It can be difficult when Shabbat arrives. We sometimes find ourselves consumed by various tasks and responsibilities which make an enforced 25 hours of non-work quite a difficult proposition. I remember while being at University the self-discipline which was required to put essays and papers to the side, and to spend an entire day not working or studying. These essays were important, and they needed to be finished, but Shabbat provided an obligatory pause for rest and recuperation.
Taking a day of rest in our 24-7 society can seem difficult, and almost impossible, but surely we all require a day of rest, to take some time for ourselves, our family and friends.
In this week’s Torah portion the final instructions for the Mikdash (Tabernacle) are given, and Bezalel is introduced to us as the man who will lead this project. However, before building can begin, prior to the work commencing, we are given the commandment of Shabbat again ‘You shall keep My Shabbat as a sign of the covenant between Me and you throughout your generations’ (Exodus 31:13).
There is an important message for us in this chain of events. We are essentially told that even a project as significant as building God’s dwelling place on earth – the Mikdash – should be stopped so that everyone can take a day of rest on Shabbat. Pikuach Nefesh – the obligation to save a life, is the only activity which is more important than the observance of a day of rest.
While we may celebrate the obligation to take a day of rest, the severity of the commandment, as it is given in Ki Tissah, can be a little uncomfortable. ‘Anyone who defiles it shall surely be put to death, for anyone who does work on it; his soul shall be cut off from his people’ (Exodus 31:14).
The punishment of death for breaking Shabbat seems harsh in the extreme. It is also apparent that the text does not specify what actually qualifies as work on Shabbat, and how a person might desecrate it. However, the problem remains that death is a punishment threatened by God.
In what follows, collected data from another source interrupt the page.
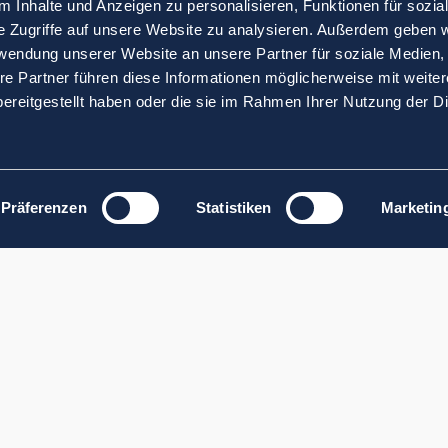
 Inhalte und Anzeigen zu personalisieren, Funktionen für sozia
e Zugriffe auf unsere Website zu analysieren. Außerdem geben w
rwendung unserer Website an unsere Partner für soziale Medien
re Partner führen diese Informationen möglicherweise mit weite
ereitgestellt haben oder die sie im Rahmen Ihrer Nutzung der D
Präferenzen
Statistiken
Marketin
However, when one looks at the text the Hebrew does not say that someone or something will kill this person, rather it says: mot yumat, which is most readily translated as ‘will surely die’. The punishment for not observing Shabbat is not literal death, it is a figurative death. The person who never takes a moment to rest from their work, observing Shabbat, it is as though they are dead – rest is a necessary part of life. Death is not a punishment for breaking Shabbat, it is a metaphorical consequence.
Similarly, when it says that ‘his soul shall be cut off from his people’, it is a consequence, not a punishment. The person who completely absents themselves from Shabbat loses their place in the community, as they lose their engagement with the community. It is not a case of being actually cut off, but their soul will lose the sense of connection with the rest of the community.
If Shabbat is important enough for the Israelites to take a break when building the Mikdash, the house in which God will dwell; then is there any work which can not be delayed for 25 hours so that we can rest, recuperate and spend time with our loved ones and community?